Many of the problems in connection of fiber optic networks are related to making proper connections. Since the light used in systems is invisible infrared light (IR) beyond the range of the human eye, one cannot see the system transmitter light. By injecting the light from a visible source, such as a LED, laser or incandescent bulb, one can visually trace the fiber from transmitter to receiver to ensure correct orientation and check continuity besides. The simple instruments that inject visible light are called fiber tracers or visual fault locators.
And in the end we will show you how to use an old cell phone's camera to detect light in a fiber optic system.
Fiber Optic Tracer
If a powerful enough visible light, such as a red laser or visible diode laser at 635-650 nm is injected into the fiber, tracing can be done on longer cables and high loss points can be made visible. The original VFLs were henium-neon (HeNe) lasers used in R&D labs. The field VFL was created in the mid-1980s by FOTEC, a fiber optic test equipment company. FOTEC packaged a visible red HeNe gas laser, power supply and battery into a suitcase to make it portable. Diode laser VFLs in small pen-shaped packages came more than a decade later.

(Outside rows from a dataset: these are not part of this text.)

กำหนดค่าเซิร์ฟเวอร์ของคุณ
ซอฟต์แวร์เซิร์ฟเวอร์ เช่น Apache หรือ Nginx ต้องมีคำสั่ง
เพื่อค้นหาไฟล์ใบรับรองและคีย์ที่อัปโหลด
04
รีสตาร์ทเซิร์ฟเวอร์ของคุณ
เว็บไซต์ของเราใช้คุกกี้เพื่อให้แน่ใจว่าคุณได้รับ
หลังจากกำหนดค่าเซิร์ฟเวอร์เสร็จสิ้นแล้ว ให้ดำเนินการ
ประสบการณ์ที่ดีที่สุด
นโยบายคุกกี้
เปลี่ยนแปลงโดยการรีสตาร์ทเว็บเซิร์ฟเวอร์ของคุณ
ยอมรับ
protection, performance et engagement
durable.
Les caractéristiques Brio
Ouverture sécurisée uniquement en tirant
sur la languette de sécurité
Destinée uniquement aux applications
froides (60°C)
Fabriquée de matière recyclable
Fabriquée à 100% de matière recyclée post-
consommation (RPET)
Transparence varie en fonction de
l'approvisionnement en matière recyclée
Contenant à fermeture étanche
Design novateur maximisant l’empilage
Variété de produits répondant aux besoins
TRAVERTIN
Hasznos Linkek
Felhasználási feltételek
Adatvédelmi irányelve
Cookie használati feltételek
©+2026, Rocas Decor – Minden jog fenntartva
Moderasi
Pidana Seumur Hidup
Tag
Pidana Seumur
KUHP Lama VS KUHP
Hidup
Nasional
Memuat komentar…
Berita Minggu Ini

Most applications center around short cables such as used in telco central offices to connect to the fiber optic trunk cables. However, since it covers the range where OTDRs are not useful because of the dead zone of the OTDR, it is complementary to the OTDR in cable troubleshooting. This method will work on buffered fiber and even jacketed single fiber cable if the jacket is not opaque to the visible light. The yellow jacket of singlemode fiber and orange of multimode fiber will usually pass the visible light. Most other colors, especially black and gray, will not work with this technique, nor will most multifiber cables. However, many cable breaks, macrobending losses caused by kinks in the fiber , bad patchcords, spices etc. can be detected visually. Since the loss in the fiber is quite high at visible wavelengths, on the order of 9-15 dB/km, this instrument has a short range, typically 3-5 km.

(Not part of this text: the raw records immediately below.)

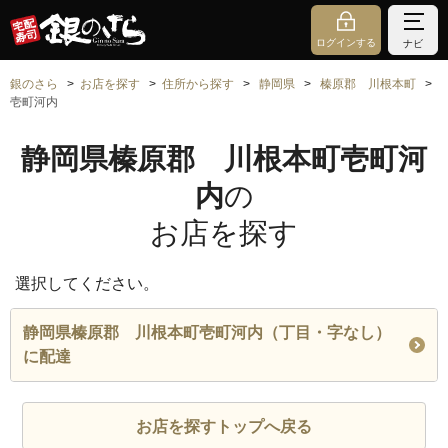
ログインする
ナビ
銀のさら
お店を探す
住所から探す
静岡県
榛原郡 川根本町
壱町河内
静岡県榛原郡 川根本町壱町河
内
の
お店を探す
選択してください。
静岡県榛原郡 川根本町壱町河内（丁目・字なし）
に配達
お店を探すトップへ戻る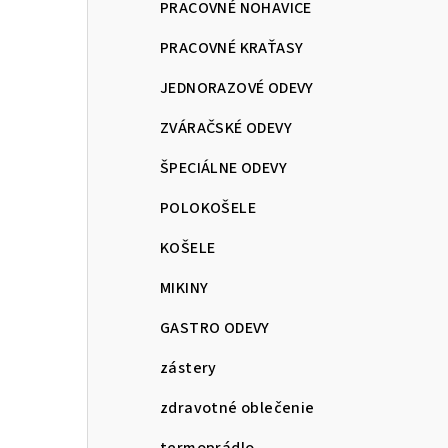
PRACOVNÉ NOHAVICE
PRACOVNÉ KRAŤASY
JEDNORAZOVÉ ODEVY
ZVÁRAČSKÉ ODEVY
ŠPECIÁLNE ODEVY
POLOKOŠELE
KOŠELE
MIKINY
GASTRO ODEVY
zástery
zdravotné oblečenie
termoprádlo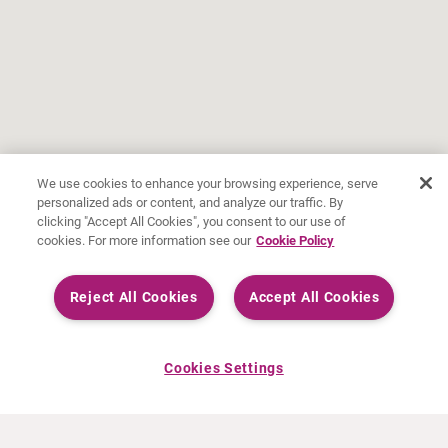
We use cookies to enhance your browsing experience, serve
personalized ads or content, and analyze our traffic. By
clicking "Accept All Cookies", you consent to our use of
cookies. For more information see our
Cookie Policy
ANUNCIO DESTACADO
Curium asistirá a estos
Reject All Cookies
Accept All Cookies
congresos mundiales en
2026
Cookies Settings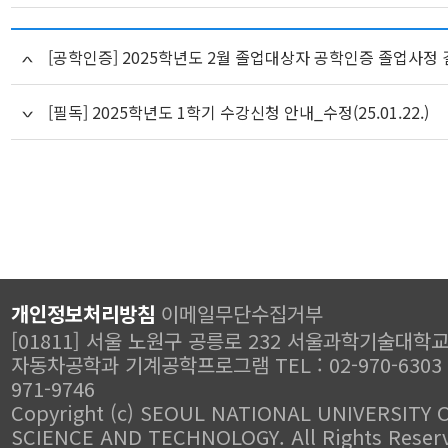
[공학인증] 2025학년도 2월 졸업대상자 공학인증 졸업사정 
[필독] 2025학년도 1학기 수강신청 안내_수정(25.01.22.)
개인정보처리방침
이메일무단수집거부
[01811] 서울 노원구 공릉로 232 서울과학기술대학교
자동차공학과 기계공학프로그램 TEL : 02-970-6303 FA
971-9746
Copyright (c) SEOUL NATIONAL UNIVERSITY 
SCIENCE AND TECHNOLOGY. All Rights Reser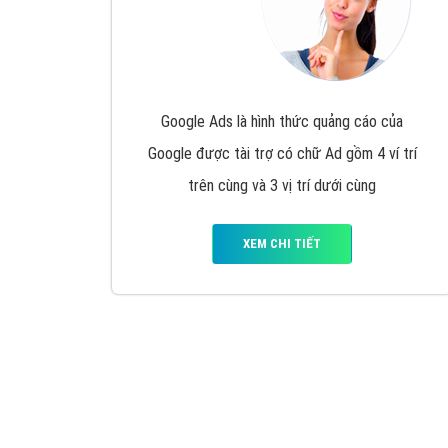
Google Ads là hình thức quảng cáo của
Google được tài trợ có chữ Ad gồm 4 ví trí
trên cùng và 3 vị trí dưới cùng
XEM CHI TIẾT
Công ty SEO Website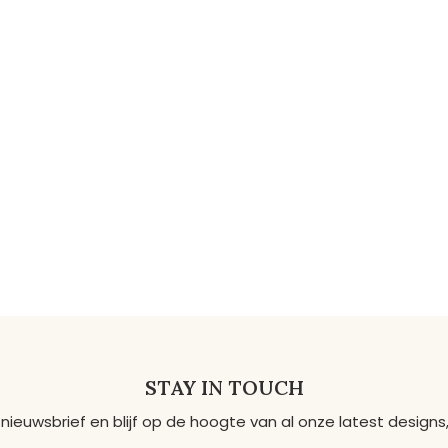
STAY IN TOUCH
 nieuwsbrief en blijf op de hoogte van al onze latest desig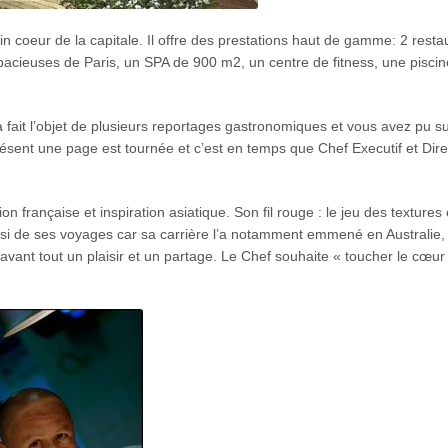
n coeur de la capitale. Il offre des prestations haut de gamme: 2 resta
pacieuses de Paris, un SPA de 900 m2, un centre de fitness, une piscin
 fait l’objet de plusieurs reportages gastronomiques et vous avez pu s
résent une page est tournée et c’est en temps que Chef Executif et Dir
on française et inspiration asiatique. Son fil rouge : le jeu des textures
ussi de ses voyages car sa carrière l’a notamment emmené en Australie,
avant tout un plaisir et un partage. Le Chef souhaite « toucher le cœur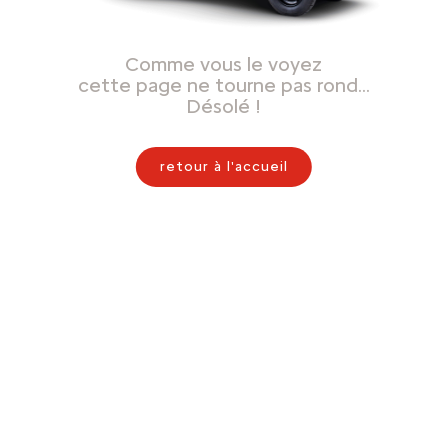
Comme vous le voyez
cette page ne tourne pas rond…
Désolé !
retour à l'accueil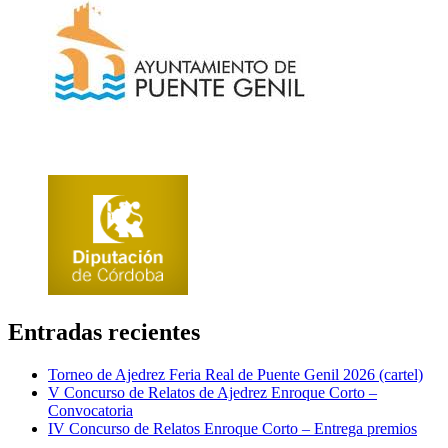
Entradas recientes
Torneo de Ajedrez Feria Real de Puente Genil 2026 (cartel)
V Concurso de Relatos de Ajedrez Enroque Corto –
Convocatoria
IV Concurso de Relatos Enroque Corto – Entrega premios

The higher power of a visual fault locator can find breaks in fibers or high losses around connectors in simplex cables. The light that escapes at a break, for example, will be visible through the jacket of the cable as shown below. This is extremely helpful in finding cable faults near the end of a cable where the dead zone of the OTDR makes it impossible to resolve faults. It also allows finding cracked fibers or bad splices in splice closures where an OTDR cannot resolve faults.

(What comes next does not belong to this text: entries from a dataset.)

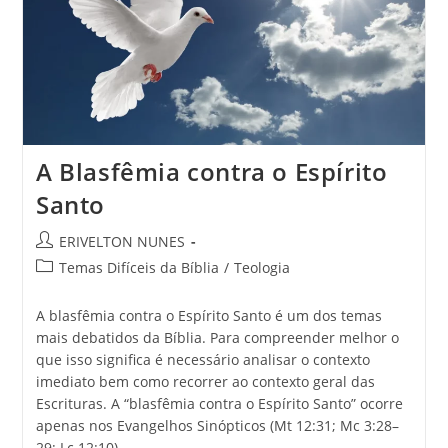
A Blasfêmia contra o Espírito
Santo
ERIVELTON NUNES
Temas Difíceis da Bíblia
/
Teologia
A blasfêmia contra o Espírito Santo é um dos temas
mais debatidos da Bíblia. Para compreender melhor o
que isso significa é necessário analisar o contexto
imediato bem como recorrer ao contexto geral das
Escrituras. A “blasfêmia contra o Espírito Santo” ocorre
apenas nos Evangelhos Sinópticos (Mt 12:31; Mc 3:28–
29; Lc 12:10).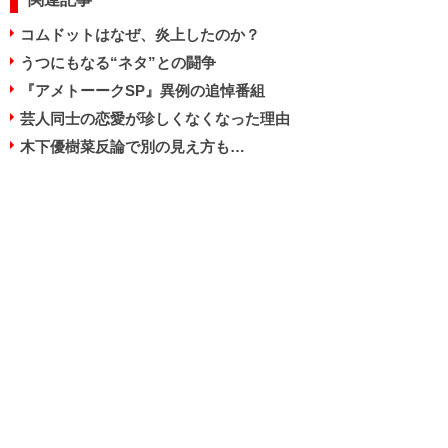
コムドットはなぜ、炎上したのか？
うつにもなる“ネタ”との闘争
『アメトーークSP』異例の追悼番組
芸人同士の恋愛が珍しくなくなった理由
木下優樹菜反論で別の見え方も…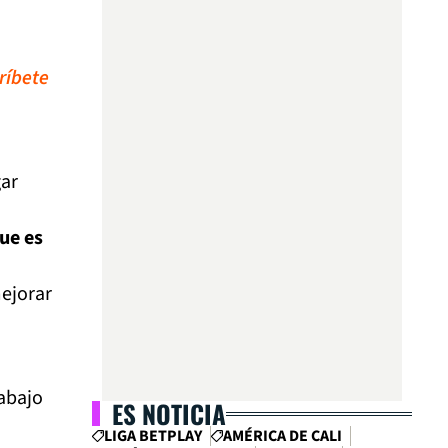
ríbete
gar
ue es
ejorar
rabajo
ES NOTICIA
LIGA BETPLAY
AMÉRICA DE CALI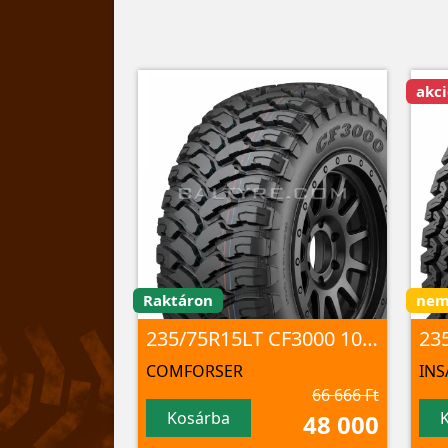
akc
Raktáron
nem 
235/75R15LT CF3000 104/101 Q 6PR M+S/3PMSF/POR
23
COMFORSER
INS
66 666 Ft
Kosárba
48 000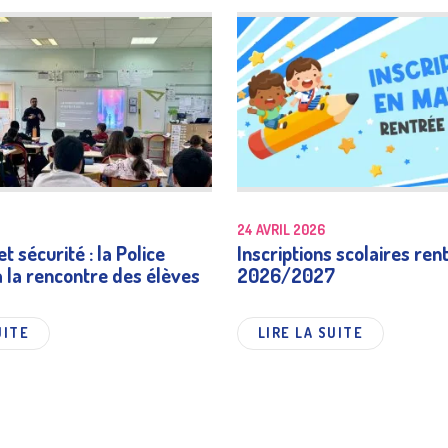
24 AVRIL 2026
t sécurité : la Police
Inscriptions scolaires ren
à la rencontre des élèves
2026/2027
UITE
LIRE LA SUITE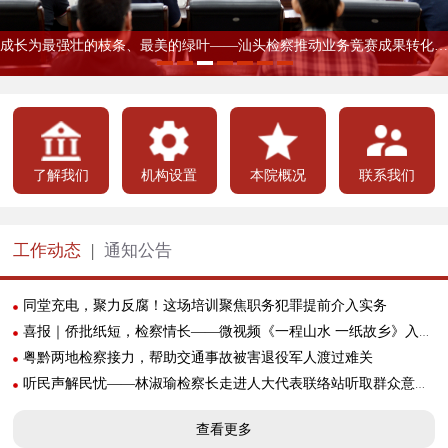
听民声解民忧——林淑瑜检察长走进人大代表联络站听取群众意见建议
市检察院召开机关党员大会选举新一届 机关党委、机关纪委
林淑瑜检察长讲授树立和践行正确政绩观学习教育专题党课
林淑瑜检察长带队到基层开展调研
市检察院召开“七一”表彰大会
新时代检察宣传周丨市检察院举办“检爱四十载 携手向未来”检察开放日活动
成长为最强壮的枝条、最美的绿叶——汕头检察推动业务竞赛成果转化为履职本领
了解我们
机构设置
本院概况
联系我们
工作动态
|
通知公告
同堂充电，聚力反腐！这场培训聚焦职务犯罪提前介入实务
喜报｜侨批纸短，检察情长——微视频《一程山水 一纸故乡》入选广东国际传播年度案例
粤黔两地检察接力，帮助交通事故被害退役军人渡过难关
听民声解民忧——林淑瑜检察长走进人大代表联络站听取群众意见建议
查看更多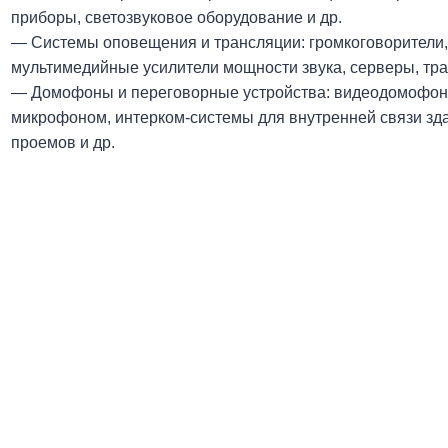
приборы, светозвуковое оборудование и др.
— Системы оповещения и трансляции: громкоговорители,
мультимедийные усилители мощности звука, серверы, тра
— Домофоны и переговорные устройства: видеодомофоны
микрофоном, интерком-системы для внутренней связи зда
проемов и др.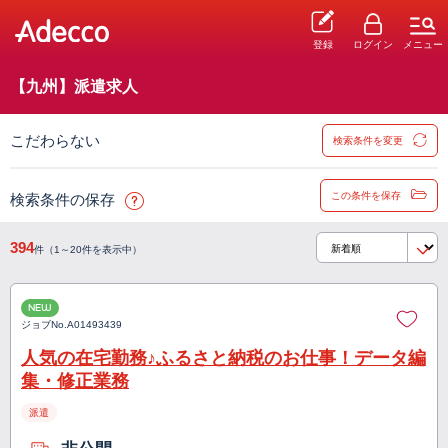
登録
ログイン
メニュー
【九州】派遣求人
こだわらない
検索条件を変更
この条件を保存
検索条件の保存
394
件（1～20件を表示中）
NEW
ジョブNo.
A01493439
人気の在宅勤務♪ふるさと納税のお仕事！データ編
集・修正業務
派遣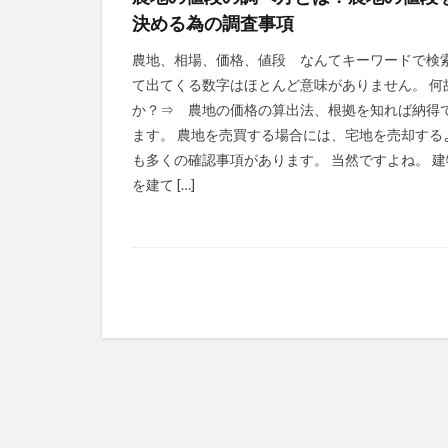
決める為の調査事項
農地、相場、価格、値段 なんてキーワードで検
て出てくる数字はほとんど意味がありません。 何
か？⇒ 農地の価格の算出法、根拠を知れば納得
ます。 農地を売買する場合には、宅地を売却する
も多くの確認事項があります。 当然ですよね。 建
を建て […]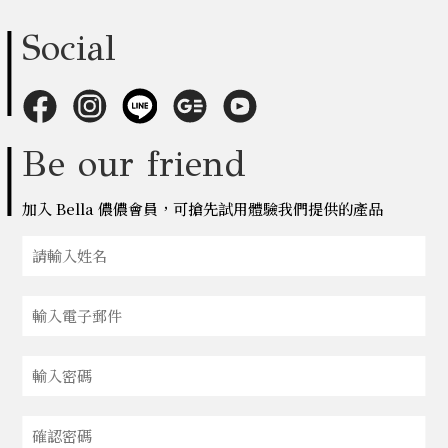
Social
Be our friend
加入 Bella 儂儂會員，可搶先試用體驗我們提供的產品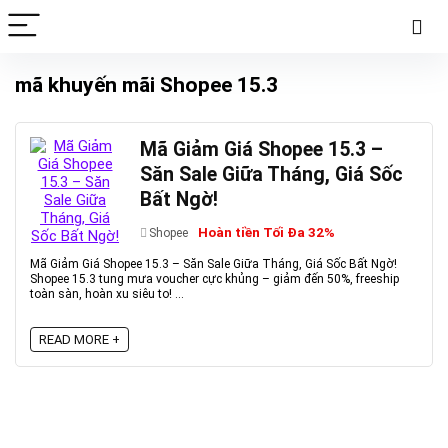
mã khuyến mãi Shopee 15.3
Mã Giảm Giá Shopee 15.3 –
Săn Sale Giữa Tháng, Giá Sốc
Bất Ngờ!
Hoàn tiền Tối Đa 32%
Shopee
Mã Giảm Giá Shopee 15.3 – Săn Sale Giữa Tháng, Giá Sốc Bất Ngờ!
Shopee 15.3 tung mưa voucher cực khủng – giảm đến 50%, freeship
toàn sàn, hoàn xu siêu to! ...
READ MORE +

Sometimes there are problems in splice trays caused by fibers cracked when fibers are inserted in splice trays. The photo below shows an example of a fiber cracked in a splice tray illuminated with a VFL. This was the issue found in the first field trials of a VFL more than 30 years ago that led to its popularity in field troubleshooting.
Photo courtesy Alan Kojima.
Optimizing mechanical splices (high loss at left, optimized at right.
Using Cell Phone Cameras To See Infrared Light In Fiber Optics
The camera in your cell phone is sensitive to infrared light - lots more than your eye - and can detect light in an optical fiber or from a transmitter.
Camera phones sensors are very sensitive at 850 nm but less so at 1300 nm, like all semiconductor detectors. This phone could still see 1300 nm sources at around -20 dBm, making it very useful even for LED sources, and of course, perfect for lasers.
This only works with earlier cell phone cameras - new ones are optimized for photography and do not have sensitivity in the infrared. We recommend you dig out that old cell phone from 2000-2005 and try it. If you don't have a fiber system or test source available, try the IR remote to your television to check the camera's sensitivity.
We keep one of these old cell phones in our toolbox!